Records from a data collection
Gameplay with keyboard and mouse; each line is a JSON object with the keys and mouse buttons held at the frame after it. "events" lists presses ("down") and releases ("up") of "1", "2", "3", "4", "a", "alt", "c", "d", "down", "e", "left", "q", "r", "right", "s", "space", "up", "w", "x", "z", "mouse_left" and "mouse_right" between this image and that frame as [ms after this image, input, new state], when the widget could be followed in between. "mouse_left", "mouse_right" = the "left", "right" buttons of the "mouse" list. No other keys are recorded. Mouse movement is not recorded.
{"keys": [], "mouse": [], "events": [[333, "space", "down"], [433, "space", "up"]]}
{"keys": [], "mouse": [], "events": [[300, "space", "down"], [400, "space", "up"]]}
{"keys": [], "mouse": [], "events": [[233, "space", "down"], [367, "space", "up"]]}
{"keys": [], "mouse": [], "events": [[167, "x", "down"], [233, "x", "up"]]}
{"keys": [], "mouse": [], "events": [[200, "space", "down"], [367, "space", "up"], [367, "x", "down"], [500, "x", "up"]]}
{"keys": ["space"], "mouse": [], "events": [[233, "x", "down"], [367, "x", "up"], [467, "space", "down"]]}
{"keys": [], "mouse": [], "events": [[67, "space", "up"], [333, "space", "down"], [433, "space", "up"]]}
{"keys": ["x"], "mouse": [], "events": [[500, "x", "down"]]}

**WORK TO COMPLETE:** Make an exact copy of every line in the data.

**SOLUTION TO THIS TASK:**
Gameplay with keyboard and mouse; each line is a JSON object with the keys and mouse buttons held at the frame after it. "events" lists presses ("down") and releases ("up") of "1", "2", "3", "4", "a", "alt", "c", "d", "down", "e", "left", "q", "r", "right", "s", "space", "up", "w", "x", "z", "mouse_left" and "mouse_right" between this image and that frame as [ms after this image, input, new state], when the widget could be followed in between. "mouse_left", "mouse_right" = the "left", "right" buttons of the "mouse" list. No other keys are recorded. Mouse movement is not recorded.
{"keys": [], "mouse": [], "events": [[333, "space", "down"], [433, "space", "up"]]}
{"keys": [], "mouse": [], "events": [[300, "space", "down"], [400, "space", "up"]]}
{"keys": [], "mouse": [], "events": [[233, "space", "down"], [367, "space", "up"]]}
{"keys": [], "mouse": [], "events": [[167, "x", "down"], [233, "x", "up"]]}
{"keys": [], "mouse": [], "events": [[200, "space", "down"], [367, "space", "up"], [367, "x", "down"], [500, "x", "up"]]}
{"keys": ["space"], "mouse": [], "events": [[233, "x", "down"], [367, "x", "up"], [467, "space", "down"]]}
{"keys": [], "mouse": [], "events": [[67, "space", "up"], [333, "space", "down"], [433, "space", "up"]]}
{"keys": ["x"], "mouse": [], "events": [[500, "x", "down"]]}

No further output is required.